§ Exercise directions
A complete answer includes every line below with the word "CROSS".

§ Stored items

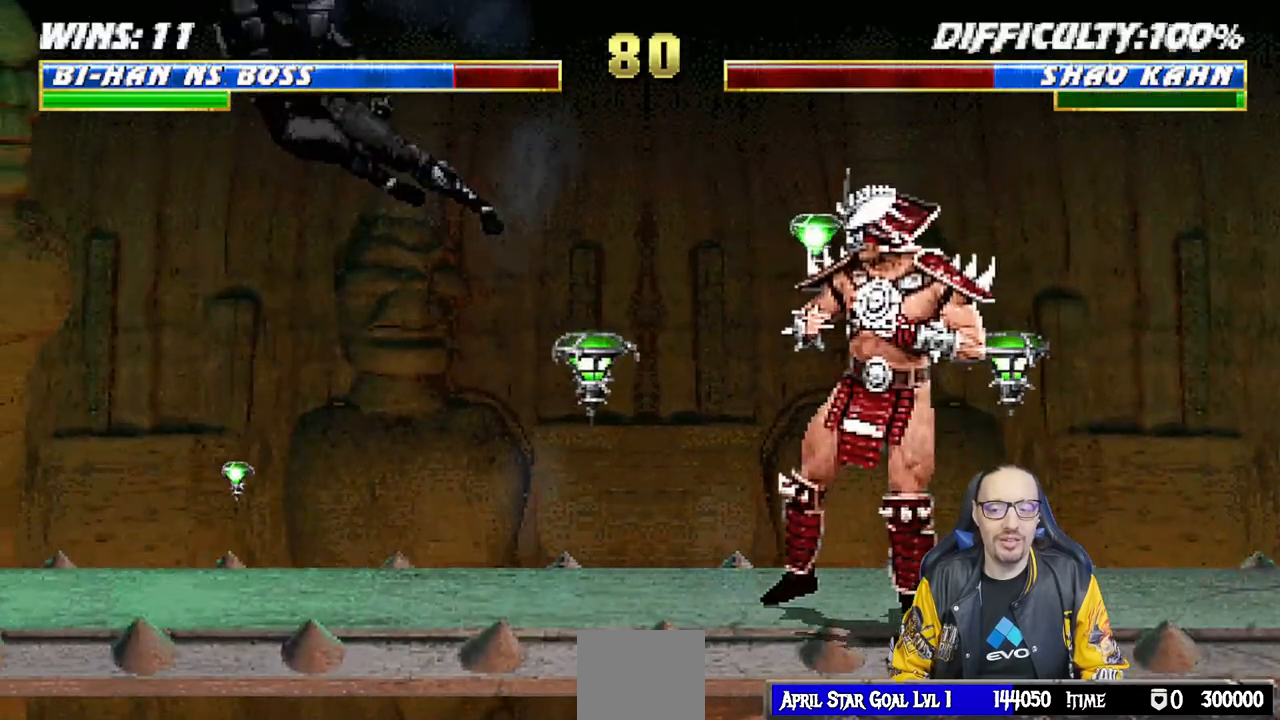
{"buttons": ["CROSS"], "left_stick": "center", "right_stick": "center", "events": [[33, "TRIANGLE", "up"], [67, "DPAD_DOWN", "down"], [150, "DPAD_RIGHT", "down"], [183, "DPAD_DOWN", "up"], [217, "CROSS", "down"], [267, "DPAD_RIGHT", "up"], [367, "CROSS", "up"], [400, "CROSS", "down"]]}
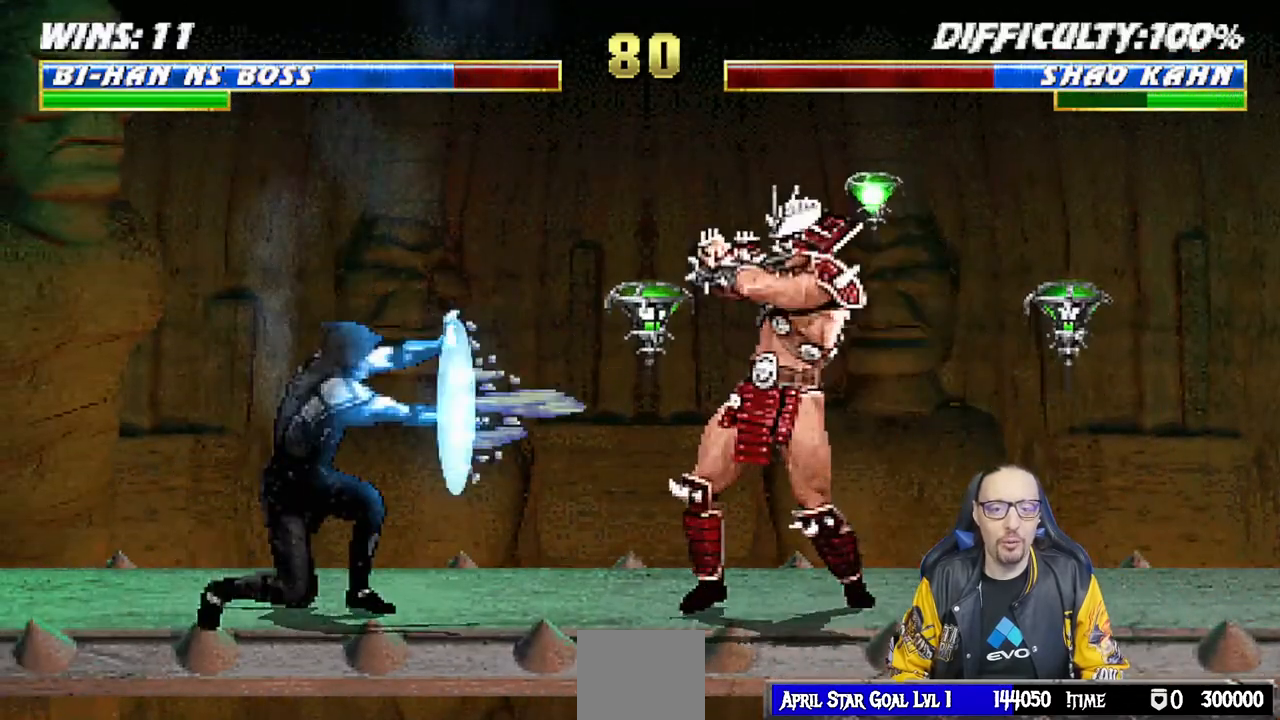
{"buttons": ["R1"], "left_stick": "center", "right_stick": "center", "events": [[100, "CROSS", "up"], [400, "R1", "down"]]}
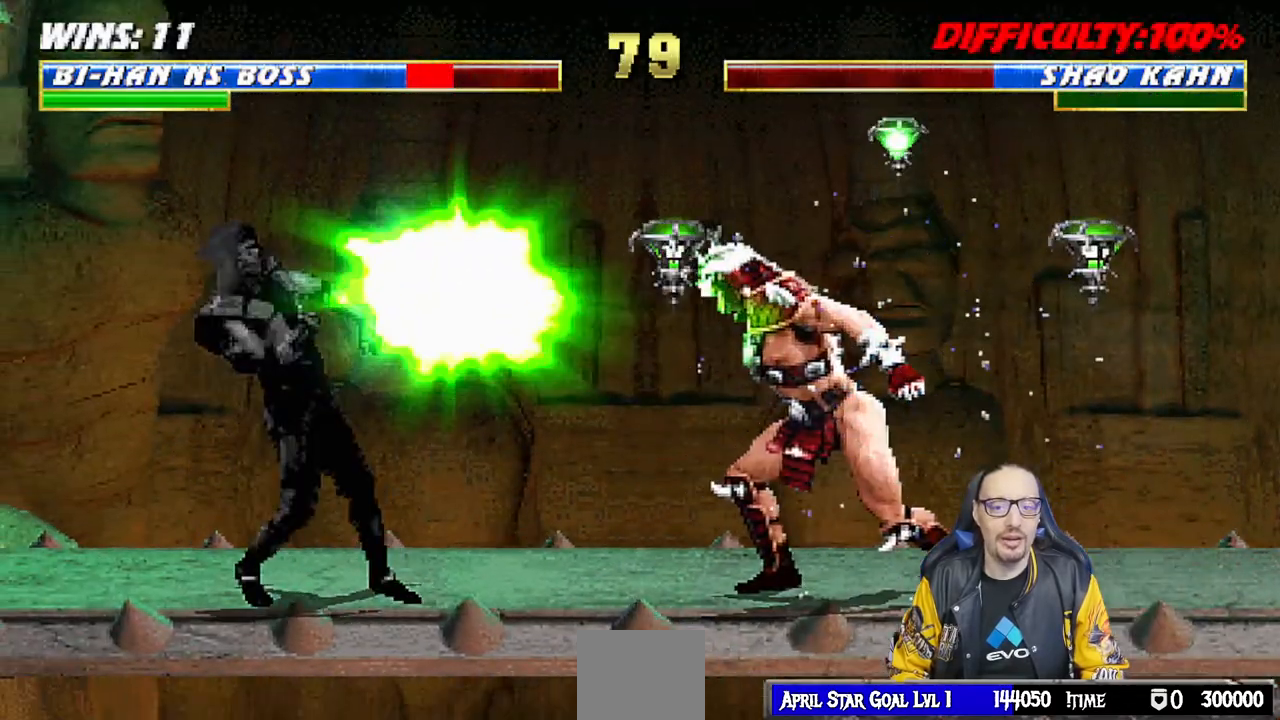
{"buttons": ["L1", "DPAD_RIGHT"], "left_stick": "center", "right_stick": "center", "events": [[117, "R1", "up"], [483, "DPAD_RIGHT", "down"], [483, "L1", "down"]]}
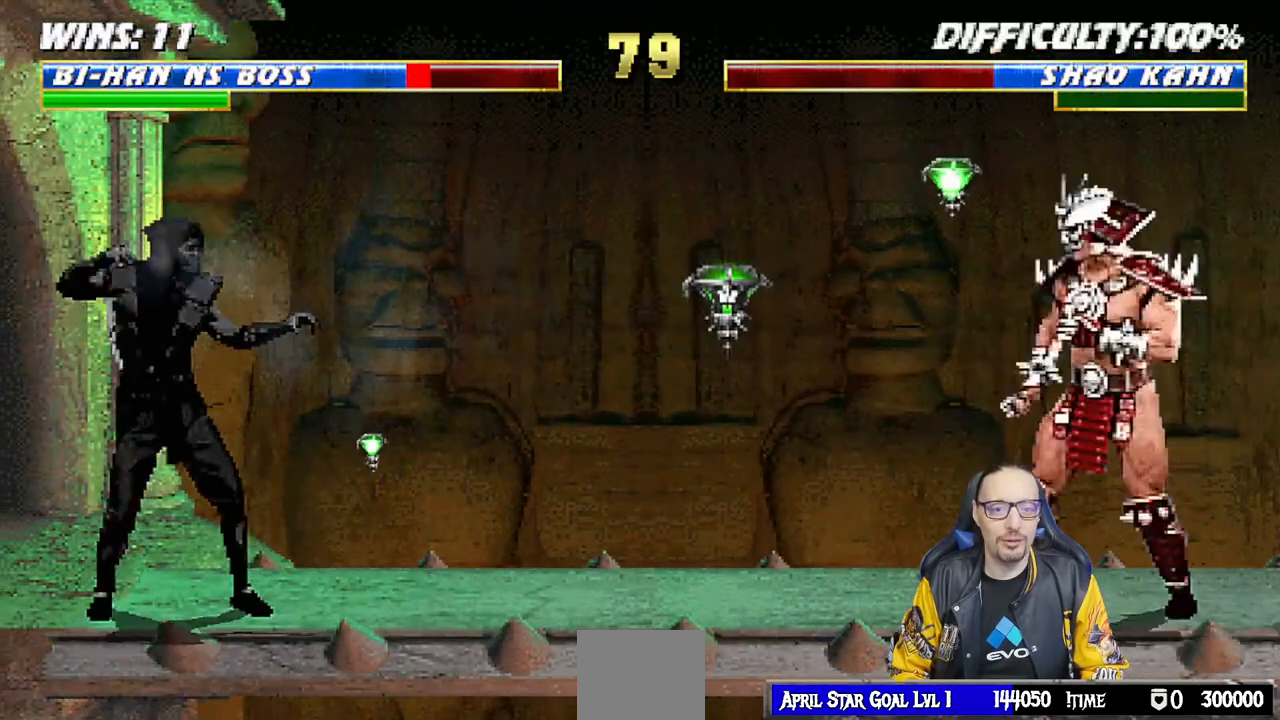
{"buttons": ["SQUARE", "L1"], "left_stick": "center", "right_stick": "center", "events": [[50, "DPAD_UP", "down"], [417, "SQUARE", "down"], [433, "DPAD_RIGHT", "up"], [433, "DPAD_UP", "up"]]}
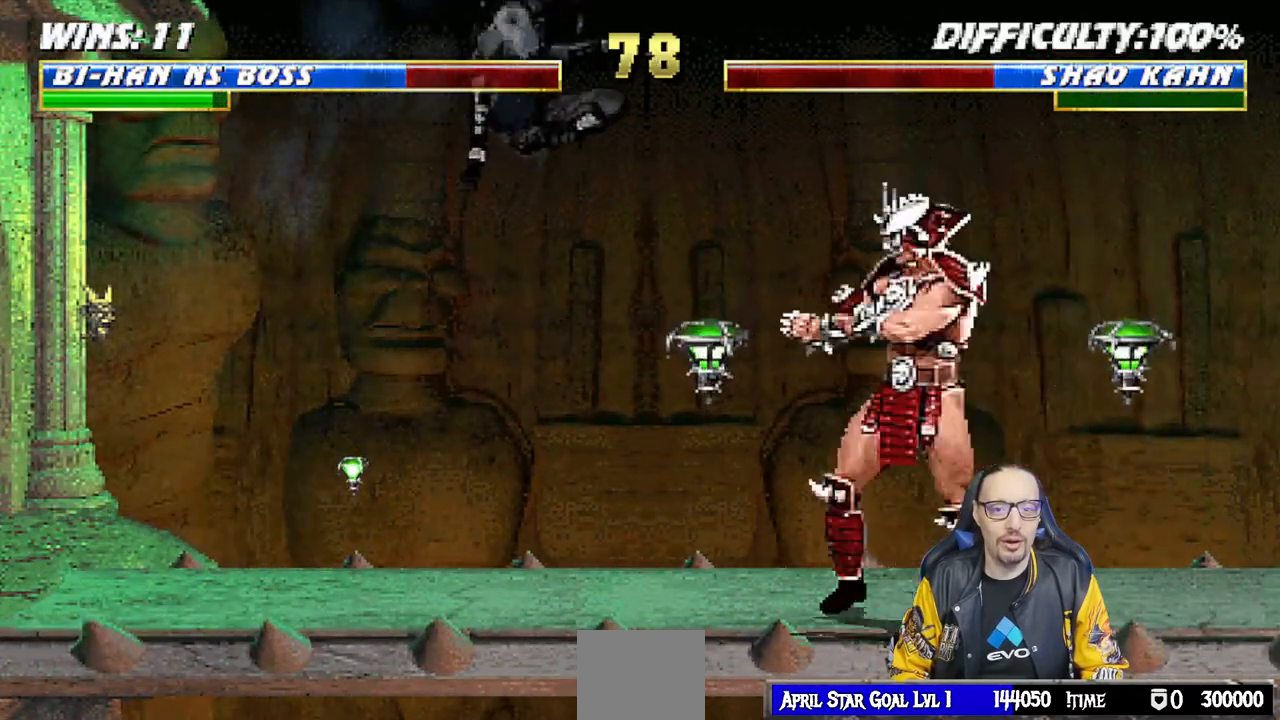
{"buttons": ["SQUARE", "L1", "DPAD_DOWN"], "left_stick": "center", "right_stick": "center", "events": [[17, "SQUARE", "up"], [100, "SQUARE", "down"], [183, "SQUARE", "up"], [283, "SQUARE", "down"], [350, "SQUARE", "up"], [417, "DPAD_DOWN", "down"], [417, "SQUARE", "down"]]}
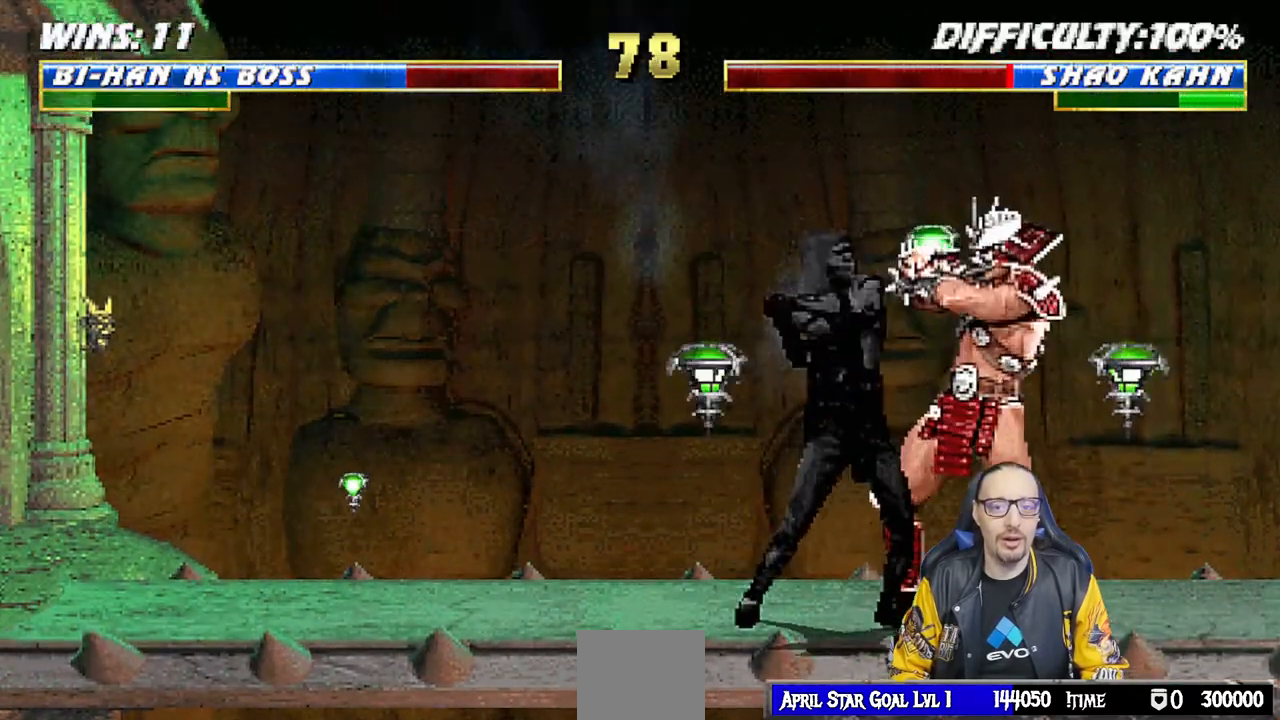
{"buttons": ["L1", "DPAD_DOWN"], "left_stick": "center", "right_stick": "center", "events": [[17, "SQUARE", "up"], [83, "SQUARE", "down"], [150, "SQUARE", "up"], [233, "SQUARE", "down"], [317, "SQUARE", "up"], [400, "SQUARE", "down"], [467, "SQUARE", "up"]]}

§ Response for this exercise
{"buttons": ["CROSS"], "left_stick": "center", "right_stick": "center", "events": [[33, "TRIANGLE", "up"], [67, "DPAD_DOWN", "down"], [150, "DPAD_RIGHT", "down"], [183, "DPAD_DOWN", "up"], [217, "CROSS", "down"], [267, "DPAD_RIGHT", "up"], [367, "CROSS", "up"], [400, "CROSS", "down"]]}
{"buttons": ["R1"], "left_stick": "center", "right_stick": "center", "events": [[100, "CROSS", "up"], [400, "R1", "down"]]}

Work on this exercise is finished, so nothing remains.